Slash/flash

Carine Roitfeld/Fantômette

Et si les figures légendaires et les people qui nous inspirent et nous font rire n’étaient que des avatars? Aujourd’hui, la preuve avec l'instigatrice du porno chic

La mode, ce n’est rien d’autre qu’un scénario. La mode, c’est Netflix, en mieux. La mode, nous y puisons des personnages dans lesquels nous nous glissons, comme nous nous lovons, le matin, dans un costume de banquier, dans une robe de diva italienne ou dans un sweater à capuche. On croit acheter un vêtement. On emprunte une personnalité. La mode, c’est des bouts de vies en leasing qu’on quitte sans remords, comme on jette un t-shirt sale dans la corbeille à linge.

Certains se servent des modes successives pour accompagner leurs métamorphoses, pour éprouver et donner à voir que «je est un autre». Ceux-là s’habillent comme on se choisit un rôle. D’autres, au contraire, usent de la mode pour se recentrer, pour se définir au plus près, pour se recadrer, pour creuser un seul personnage. Ils se composent une sorte d’uniforme qui finit par être leur première peau. J’ai toujours pensé que Carine Roitfeld et Fantômette appartenaient à cette espèce-là. Parce que la première a longtemps souligné ses yeux d’un trait de noir, élégant et mystérieux comme un loup?

Carine Roitfeld, on en reparle parce que, en mai, elle sortira sept parfums dont on attend des merveilles. Carine Roitfeld est l’une des muses qui ont façonné le goût des autres et notre paysage visuel – celui des années 2000. Fille d’un réalisateur fantasque, Parisienne jusqu’au bout de ses ongles au naturel, elle a commencé par être vaguement mannequin avant d’être styliste et de rencontrer le designer américain Tom Ford, l’homme qui fit la gloire de Gucci. A eux deux, et avec notamment le photographe Mario Testino, Roitfeld et Ford ont lancé ce que l’on a appelé ensuite le porno chic, des images et des habits très hot – on se souvient de ce mannequin révélant un pubis rasé en forme de G (comme Gucci).
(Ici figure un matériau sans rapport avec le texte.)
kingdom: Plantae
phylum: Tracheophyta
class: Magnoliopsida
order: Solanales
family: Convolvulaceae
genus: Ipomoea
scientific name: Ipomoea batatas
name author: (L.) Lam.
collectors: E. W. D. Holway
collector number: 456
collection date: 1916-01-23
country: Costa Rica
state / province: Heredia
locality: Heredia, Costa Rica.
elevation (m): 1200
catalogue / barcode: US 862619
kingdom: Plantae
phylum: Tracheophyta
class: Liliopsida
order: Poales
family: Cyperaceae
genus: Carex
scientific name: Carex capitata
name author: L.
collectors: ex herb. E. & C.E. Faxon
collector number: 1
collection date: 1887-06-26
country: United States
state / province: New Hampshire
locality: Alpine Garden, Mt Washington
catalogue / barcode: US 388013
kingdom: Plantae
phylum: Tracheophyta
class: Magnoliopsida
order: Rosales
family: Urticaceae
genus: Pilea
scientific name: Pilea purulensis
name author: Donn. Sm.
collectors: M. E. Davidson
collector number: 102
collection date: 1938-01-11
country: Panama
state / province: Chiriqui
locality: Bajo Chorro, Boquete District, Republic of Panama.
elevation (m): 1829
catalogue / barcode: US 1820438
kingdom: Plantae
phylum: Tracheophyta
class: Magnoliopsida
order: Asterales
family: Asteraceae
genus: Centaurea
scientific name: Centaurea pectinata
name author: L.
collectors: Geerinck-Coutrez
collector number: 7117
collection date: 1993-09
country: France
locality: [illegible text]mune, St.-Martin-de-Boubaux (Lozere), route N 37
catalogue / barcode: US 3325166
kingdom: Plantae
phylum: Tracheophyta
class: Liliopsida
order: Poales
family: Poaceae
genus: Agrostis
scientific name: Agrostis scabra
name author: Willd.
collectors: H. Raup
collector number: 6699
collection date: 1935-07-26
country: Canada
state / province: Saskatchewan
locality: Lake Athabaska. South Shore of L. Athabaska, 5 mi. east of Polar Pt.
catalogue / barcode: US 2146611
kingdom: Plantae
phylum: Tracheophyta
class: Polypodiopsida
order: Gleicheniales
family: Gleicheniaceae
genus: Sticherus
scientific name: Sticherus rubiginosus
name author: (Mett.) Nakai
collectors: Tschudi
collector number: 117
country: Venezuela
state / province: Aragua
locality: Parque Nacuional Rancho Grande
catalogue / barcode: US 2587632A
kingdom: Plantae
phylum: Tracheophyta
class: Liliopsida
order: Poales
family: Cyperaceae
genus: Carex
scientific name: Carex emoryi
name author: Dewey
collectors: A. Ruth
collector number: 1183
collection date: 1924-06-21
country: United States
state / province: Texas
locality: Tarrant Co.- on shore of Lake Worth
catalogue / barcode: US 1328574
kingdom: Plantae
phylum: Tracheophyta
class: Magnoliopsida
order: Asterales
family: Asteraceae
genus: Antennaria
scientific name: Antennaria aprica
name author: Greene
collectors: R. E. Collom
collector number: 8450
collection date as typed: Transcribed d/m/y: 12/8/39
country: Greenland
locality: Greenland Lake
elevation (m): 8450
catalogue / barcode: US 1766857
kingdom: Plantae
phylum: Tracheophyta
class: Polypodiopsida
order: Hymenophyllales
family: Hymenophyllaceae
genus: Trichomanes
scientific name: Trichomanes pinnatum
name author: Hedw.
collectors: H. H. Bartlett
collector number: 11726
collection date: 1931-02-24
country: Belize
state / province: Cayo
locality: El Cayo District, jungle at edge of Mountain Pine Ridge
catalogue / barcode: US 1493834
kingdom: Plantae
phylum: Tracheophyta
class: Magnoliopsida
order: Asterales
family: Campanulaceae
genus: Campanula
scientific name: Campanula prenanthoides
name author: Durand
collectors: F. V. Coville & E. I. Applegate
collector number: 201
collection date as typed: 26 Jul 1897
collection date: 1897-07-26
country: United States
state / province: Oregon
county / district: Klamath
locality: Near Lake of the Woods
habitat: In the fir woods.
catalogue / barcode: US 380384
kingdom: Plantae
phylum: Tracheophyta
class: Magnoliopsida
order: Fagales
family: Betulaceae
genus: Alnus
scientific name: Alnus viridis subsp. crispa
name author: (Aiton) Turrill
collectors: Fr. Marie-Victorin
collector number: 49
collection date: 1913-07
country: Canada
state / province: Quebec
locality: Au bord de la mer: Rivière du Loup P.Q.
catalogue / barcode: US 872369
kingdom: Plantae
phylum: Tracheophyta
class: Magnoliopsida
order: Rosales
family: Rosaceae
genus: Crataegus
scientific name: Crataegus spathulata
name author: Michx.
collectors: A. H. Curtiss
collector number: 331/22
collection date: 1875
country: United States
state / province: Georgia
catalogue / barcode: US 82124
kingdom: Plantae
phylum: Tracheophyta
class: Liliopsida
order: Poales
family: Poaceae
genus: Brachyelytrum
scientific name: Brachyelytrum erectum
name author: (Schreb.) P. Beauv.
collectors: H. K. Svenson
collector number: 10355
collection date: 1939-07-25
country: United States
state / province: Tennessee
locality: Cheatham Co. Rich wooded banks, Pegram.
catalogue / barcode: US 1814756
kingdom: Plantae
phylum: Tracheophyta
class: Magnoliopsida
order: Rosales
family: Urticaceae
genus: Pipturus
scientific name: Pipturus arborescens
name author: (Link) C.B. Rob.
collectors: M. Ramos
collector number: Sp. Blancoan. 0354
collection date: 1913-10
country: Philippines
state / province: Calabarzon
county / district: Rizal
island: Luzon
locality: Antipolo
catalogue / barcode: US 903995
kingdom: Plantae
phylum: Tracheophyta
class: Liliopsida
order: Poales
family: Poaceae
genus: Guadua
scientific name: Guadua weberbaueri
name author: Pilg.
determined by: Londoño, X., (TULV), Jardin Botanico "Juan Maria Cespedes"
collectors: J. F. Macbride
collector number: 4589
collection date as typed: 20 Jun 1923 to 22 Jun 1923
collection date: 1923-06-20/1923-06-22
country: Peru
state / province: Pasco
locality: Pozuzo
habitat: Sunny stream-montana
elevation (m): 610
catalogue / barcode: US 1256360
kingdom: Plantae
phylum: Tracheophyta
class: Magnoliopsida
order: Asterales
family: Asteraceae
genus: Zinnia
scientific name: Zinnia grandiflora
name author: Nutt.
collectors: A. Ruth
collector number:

A la fois rock et désinvolte

En bonne styliste qu’elle était alors, Carine Roitfeld a su cristalliser son époque: celle qui allait voir des hommes et des femmes mater YouPorn sur leur smartphone dans les embouteillages ou profiter de la stérilité des réunions pour booker des nuits sans lendemain. Puis, portée par son succès, Carine Roitfeld a pris la tête de la version française du célèbre magazine Vogue – qui n’était pas encore ce catalogue vain, demi-mondain et désolant qu’il est devenu aujourd’hui. Pourquoi Carine Roitfeld a-t-elle quitté brusquement Vogue en 2011? Mystère. Depuis, elle vole de projet en projet – un magazine, un livre avec Karl et, bientôt, ces parfums – silhouette crayon toujours parfaite, à la fois rock et désinvolte, l’œil impardonnable et le sourire sibyllin de celles qui en savent plus, immuablement.

Comme Fantômette, justement. Fantômette – je l’écris pour les garçons qui ne lisaient que Michel Vaillant –, c’est l’une des héroïnes pour enfants les plus populaires de la seconde moitié du XXe siècle, et l’un des piliers de la Bibliothèque Rose. Bonne écolière le jour, Fantômette enfile sa cape noire, son body jaune et son loup pour jouer les Catwoman de nuit. Personne ne se doute qu’elle mène une double vie, surtout pas ses copines Boulotte et Ficelle.

Roitfeld/Fantômette. Deux façons de s’être constitué une garde-robe et d’avoir, ainsi, trouvé son personnage. Deux manières de donner l’impression que leur élégance aérienne les définit sans les enclore. Que ce qu’elles donnent à voir leur correspond mais qu’elles cachent quelque chose. Que l’habit contribue à faire le moine. Que le paraître n’est pas trop différent de l’être. Roitfeld/Fantômette drôle d’attelage? Pas tant que ça, mille pompons!